Champagne en Russie : deux ministres défendent l'appellation à Epernay, "il n’est champagne que de la Champagne"

Le ministre de l'agriculture Julien Denormandie et le ministre délégué au commerce extérieur Franck Riester étaient à Epernay ce vendredi 9 juillet à la suite des restrictions sur la vente de Champagne en Russie.
Franck Riester et Julien Denormandie à Epernay.
Franck Riester et Julien Denormandie à Epernay. © Teddy Caruel - FTV

Deux ministres du gouvernement montent au créneau pour défendre l'appellation champagne malmenée en Russie. Le ministre de l'agriculture Julien Denormandie et le ministre délégué au commerce extérieur Franck Riester étaient à Epernay ce vendredi 9 juillet suite à la suite des restrictions sur la vente de Champagne en Russie. Lors de la rencontre de ce matin, le CIVC a appelé à une désescalade. "Les deux ministres ont insisté sur la mobilisation de toutes et tous pour la défense de l’appellation champagne et ont conforté la stratégie du dialogue et de la concertation avec les autorités russes", a tweeté le député de la circonscription, Eric Girardin. 

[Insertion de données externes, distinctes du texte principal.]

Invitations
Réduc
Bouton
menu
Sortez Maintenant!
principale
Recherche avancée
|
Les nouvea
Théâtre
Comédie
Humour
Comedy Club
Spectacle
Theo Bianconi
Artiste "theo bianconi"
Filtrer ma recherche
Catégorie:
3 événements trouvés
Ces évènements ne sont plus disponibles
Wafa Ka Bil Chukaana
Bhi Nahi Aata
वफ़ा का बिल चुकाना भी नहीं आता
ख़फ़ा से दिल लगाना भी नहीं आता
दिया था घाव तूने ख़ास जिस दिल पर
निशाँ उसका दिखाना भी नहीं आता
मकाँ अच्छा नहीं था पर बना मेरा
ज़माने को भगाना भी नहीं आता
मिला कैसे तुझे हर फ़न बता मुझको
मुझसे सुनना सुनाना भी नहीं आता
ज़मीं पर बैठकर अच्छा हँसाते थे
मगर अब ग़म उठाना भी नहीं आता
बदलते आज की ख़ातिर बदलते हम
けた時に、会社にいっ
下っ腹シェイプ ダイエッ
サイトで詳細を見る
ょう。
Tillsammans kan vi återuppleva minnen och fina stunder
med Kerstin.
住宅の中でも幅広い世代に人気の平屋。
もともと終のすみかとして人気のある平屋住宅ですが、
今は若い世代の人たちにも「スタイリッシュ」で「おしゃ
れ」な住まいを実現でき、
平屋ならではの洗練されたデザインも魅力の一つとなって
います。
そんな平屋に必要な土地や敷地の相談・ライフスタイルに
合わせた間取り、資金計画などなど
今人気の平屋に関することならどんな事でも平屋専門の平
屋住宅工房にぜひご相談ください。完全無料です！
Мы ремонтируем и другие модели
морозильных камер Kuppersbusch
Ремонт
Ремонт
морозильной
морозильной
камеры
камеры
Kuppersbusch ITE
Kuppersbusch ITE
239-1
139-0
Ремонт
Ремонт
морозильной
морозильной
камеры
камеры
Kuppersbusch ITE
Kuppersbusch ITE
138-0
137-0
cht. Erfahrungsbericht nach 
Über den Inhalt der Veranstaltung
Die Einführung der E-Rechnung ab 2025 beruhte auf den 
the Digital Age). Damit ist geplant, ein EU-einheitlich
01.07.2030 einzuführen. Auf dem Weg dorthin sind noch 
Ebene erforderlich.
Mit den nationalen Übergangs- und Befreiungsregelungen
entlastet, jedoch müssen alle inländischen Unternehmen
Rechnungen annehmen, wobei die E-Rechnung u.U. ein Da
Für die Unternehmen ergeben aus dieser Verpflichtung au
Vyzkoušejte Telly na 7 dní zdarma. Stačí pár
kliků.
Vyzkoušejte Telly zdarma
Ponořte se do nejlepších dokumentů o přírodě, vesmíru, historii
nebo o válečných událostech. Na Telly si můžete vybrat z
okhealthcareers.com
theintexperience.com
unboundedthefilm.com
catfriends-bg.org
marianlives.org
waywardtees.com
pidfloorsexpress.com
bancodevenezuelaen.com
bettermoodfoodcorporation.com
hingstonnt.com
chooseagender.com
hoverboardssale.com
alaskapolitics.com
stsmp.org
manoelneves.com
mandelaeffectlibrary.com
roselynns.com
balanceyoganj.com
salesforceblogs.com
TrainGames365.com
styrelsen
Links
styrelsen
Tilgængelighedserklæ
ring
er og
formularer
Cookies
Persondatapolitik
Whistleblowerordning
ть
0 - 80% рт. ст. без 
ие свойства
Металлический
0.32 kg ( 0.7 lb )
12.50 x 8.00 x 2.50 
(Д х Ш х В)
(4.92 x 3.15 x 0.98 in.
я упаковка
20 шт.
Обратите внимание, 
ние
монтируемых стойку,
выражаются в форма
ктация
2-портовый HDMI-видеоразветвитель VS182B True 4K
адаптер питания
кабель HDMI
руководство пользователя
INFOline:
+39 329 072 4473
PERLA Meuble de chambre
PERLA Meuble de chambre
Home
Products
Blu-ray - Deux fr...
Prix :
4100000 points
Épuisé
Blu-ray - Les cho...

"Nous sommes venus ce matin à Epernay avec Julien Denormandie, pour affirmer notre soutien total aux producteurs et professionnels du champagne. Dialogue et fermeté avec la Russie pour défendre les intérêts de cette filière d’exception", a affirmé Franck Riester. Le ministre de l'agriculture lui, a redit qu'ils étaient mobilisés avec son collègue aux côtés des viticulteurs de Champagne. "Le champagne, c’est fait en France et cela vient de Champagne. Cela doit rester très clair et sans ambiguïté. Le gouvernement est mobilisé pour trouver des solutions face aux décisions russes".

Les raisons de la colère

Les professionnels du champagne sont en effet remontés contre une nouvelle législation russe, qui impose aux vignerons champenois de ne plus traduire "Champagne" en cyrillique, et d'utiliser l'appellation de "vin effervescent". Lundi 5 juillet, les professionnels du champagne se sont insurgés contre une nouvelle loi russe, adoptée vendredi dernier par Vladimir Poutine. Les raisons de la colère : le terme "Champagne" ne sera plus traduit en alphabet cyrillique sur les bouteilles à destination du marché russe. Comble de l'outrage, seule la mention "vin effervescent" sera retranscrite en cyrillique au dos de la bouteille, reléguant le champagne au même rang que le mousseux, le prosecco et autres vins à bulles. 

«Il n’est Champagne que de la Champagne !» Ce matin à Epernay, Catherine Vautrin, Présidente de Reims Métropole,  et Arnaud Robinet, Maire de Reims et Vice-Président de la Région Grand Est, ont accueilli le ministre de l'agriculture au CIVC avec les professionnels et les élus du territoire pour défendre l’appellation "qui fait l’objet d’un hold-up par la Russie", affirme Arnaud Robinet. La députée de la Marne, Lise Magnier était également sur place, lors de cette visite pour affirmer le "soutien de la France à nos IGP/AOP et aux professionnels/producteurs de champagne".